(Collected data)

━━━━━━━━━━

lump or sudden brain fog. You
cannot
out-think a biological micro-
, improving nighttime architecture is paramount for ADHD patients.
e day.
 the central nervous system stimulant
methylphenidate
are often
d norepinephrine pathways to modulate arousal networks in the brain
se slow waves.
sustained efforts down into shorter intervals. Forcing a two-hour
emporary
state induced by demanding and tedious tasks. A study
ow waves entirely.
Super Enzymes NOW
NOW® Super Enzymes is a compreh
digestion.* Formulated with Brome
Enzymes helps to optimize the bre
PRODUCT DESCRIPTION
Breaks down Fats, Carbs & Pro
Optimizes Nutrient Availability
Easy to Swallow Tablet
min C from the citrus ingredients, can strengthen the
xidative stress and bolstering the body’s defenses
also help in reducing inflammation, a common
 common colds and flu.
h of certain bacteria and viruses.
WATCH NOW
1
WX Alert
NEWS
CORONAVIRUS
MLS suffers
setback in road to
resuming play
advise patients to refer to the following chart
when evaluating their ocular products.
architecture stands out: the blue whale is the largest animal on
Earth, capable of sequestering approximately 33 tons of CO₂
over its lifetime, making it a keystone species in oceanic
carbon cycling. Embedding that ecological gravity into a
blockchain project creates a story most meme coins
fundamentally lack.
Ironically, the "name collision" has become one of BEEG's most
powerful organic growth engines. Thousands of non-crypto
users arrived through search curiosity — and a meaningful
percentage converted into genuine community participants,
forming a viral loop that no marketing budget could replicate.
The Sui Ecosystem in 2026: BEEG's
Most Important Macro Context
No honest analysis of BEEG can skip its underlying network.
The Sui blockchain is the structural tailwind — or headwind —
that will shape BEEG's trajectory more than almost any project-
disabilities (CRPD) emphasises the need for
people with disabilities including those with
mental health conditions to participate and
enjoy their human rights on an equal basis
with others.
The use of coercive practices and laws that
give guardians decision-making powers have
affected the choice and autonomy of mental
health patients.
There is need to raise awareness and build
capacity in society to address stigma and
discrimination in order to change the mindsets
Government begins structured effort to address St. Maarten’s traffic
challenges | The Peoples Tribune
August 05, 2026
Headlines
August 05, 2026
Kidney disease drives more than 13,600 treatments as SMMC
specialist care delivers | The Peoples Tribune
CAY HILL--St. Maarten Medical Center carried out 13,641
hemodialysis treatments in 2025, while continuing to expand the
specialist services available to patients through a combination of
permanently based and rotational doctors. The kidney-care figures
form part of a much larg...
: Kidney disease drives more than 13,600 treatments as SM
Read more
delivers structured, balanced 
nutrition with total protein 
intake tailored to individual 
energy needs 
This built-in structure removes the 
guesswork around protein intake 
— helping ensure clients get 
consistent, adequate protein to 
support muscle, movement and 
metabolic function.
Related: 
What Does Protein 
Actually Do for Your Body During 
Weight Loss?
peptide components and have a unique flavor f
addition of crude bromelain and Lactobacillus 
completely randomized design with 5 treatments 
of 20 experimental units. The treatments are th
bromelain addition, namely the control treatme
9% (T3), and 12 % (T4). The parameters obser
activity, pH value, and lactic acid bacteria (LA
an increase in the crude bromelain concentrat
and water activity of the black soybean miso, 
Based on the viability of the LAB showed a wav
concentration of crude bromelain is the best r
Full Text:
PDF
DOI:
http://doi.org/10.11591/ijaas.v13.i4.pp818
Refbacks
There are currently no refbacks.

━━━━━━━━━━

> [PROMPT]
Your job here is to copy the entries above exactly.

> [RESPONSE FOR THIS EXERCISE]
lump or sudden brain fog. You
cannot
out-think a biological micro-
, improving nighttime architecture is paramount for ADHD patients.
e day.
 the central nervous system stimulant
methylphenidate
are often
d norepinephrine pathways to modulate arousal networks in the brain
se slow waves.
sustained efforts down into shorter intervals. Forcing a two-hour
emporary
state induced by demanding and tedious tasks. A study
ow waves entirely.
Super Enzymes NOW
NOW® Super Enzymes is a compreh
digestion.* Formulated with Brome
Enzymes helps to optimize the bre
PRODUCT DESCRIPTION
Breaks down Fats, Carbs & Pro
Optimizes Nutrient Availability
Easy to Swallow Tablet
min C from the citrus ingredients, can strengthen the
xidative stress and bolstering the body’s defenses
also help in reducing inflammation, a common
 common colds and flu.
h of certain bacteria and viruses.
WATCH NOW
1
WX Alert
NEWS
CORONAVIRUS
MLS suffers
setback in road to
resuming play
advise patients to refer to the following chart
when evaluating their ocular products.
architecture stands out: the blue whale is the largest animal on
Earth, capable of sequestering approximately 33 tons of CO₂
over its lifetime, making it a keystone species in oceanic
carbon cycling. Embedding that ecological gravity into a
blockchain project creates a story most meme coins
fundamentally lack.
Ironically, the "name collision" has become one of BEEG's most
powerful organic growth engines. Thousands of non-crypto
users arrived through search curiosity — and a meaningful
percentage converted into genuine community participants,
forming a viral loop that no marketing budget could replicate.
The Sui Ecosystem in 2026: BEEG's
Most Important Macro Context
No honest analysis of BEEG can skip its underlying network.
The Sui blockchain is the structural tailwind — or headwind —
that will shape BEEG's trajectory more than almost any project-
disabilities (CRPD) emphasises the need for
people with disabilities including those with
mental health conditions to participate and
enjoy their human rights on an equal basis
with others.
The use of coercive practices and laws that
give guardians decision-making powers have
affected the choice and autonomy of mental
health patients.
There is need to raise awareness and build
capacity in society to address stigma and
discrimination in order to change the mindsets
Government begins structured effort to address St. Maarten’s traffic
challenges | The Peoples Tribune
August 05, 2026
Headlines
August 05, 2026
Kidney disease drives more than 13,600 treatments as SMMC
specialist care delivers | The Peoples Tribune
CAY HILL--St. Maarten Medical Center carried out 13,641
hemodialysis treatments in 2025, while continuing to expand the
specialist services available to patients through a combination of
permanently based and rotational doctors. The kidney-care figures
form part of a much larg...
: Kidney disease drives more than 13,600 treatments as SM
Read more
delivers structured, balanced 
nutrition with total protein 
intake tailored to individual 
energy needs 
This built-in structure removes the 
guesswork around protein intake 
— helping ensure clients get 
consistent, adequate protein to 
support muscle, movement and 
metabolic function.
Related: 
What Does Protein 
Actually Do for Your Body During 
Weight Loss?
peptide components and have a unique flavor f
addition of crude bromelain and Lactobacillus 
completely randomized design with 5 treatments 
of 20 experimental units. The treatments are th
bromelain addition, namely the control treatme
9% (T3), and 12 % (T4). The parameters obser
activity, pH value, and lactic acid bacteria (LA
an increase in the crude bromelain concentrat
and water activity of the black soybean miso, 
Based on the viability of the LAB showed a wav
concentration of crude bromelain is the best r
Full Text:
PDF
DOI:
http://doi.org/10.11591/ijaas.v13.i4.pp818
Refbacks
There are currently no refbacks.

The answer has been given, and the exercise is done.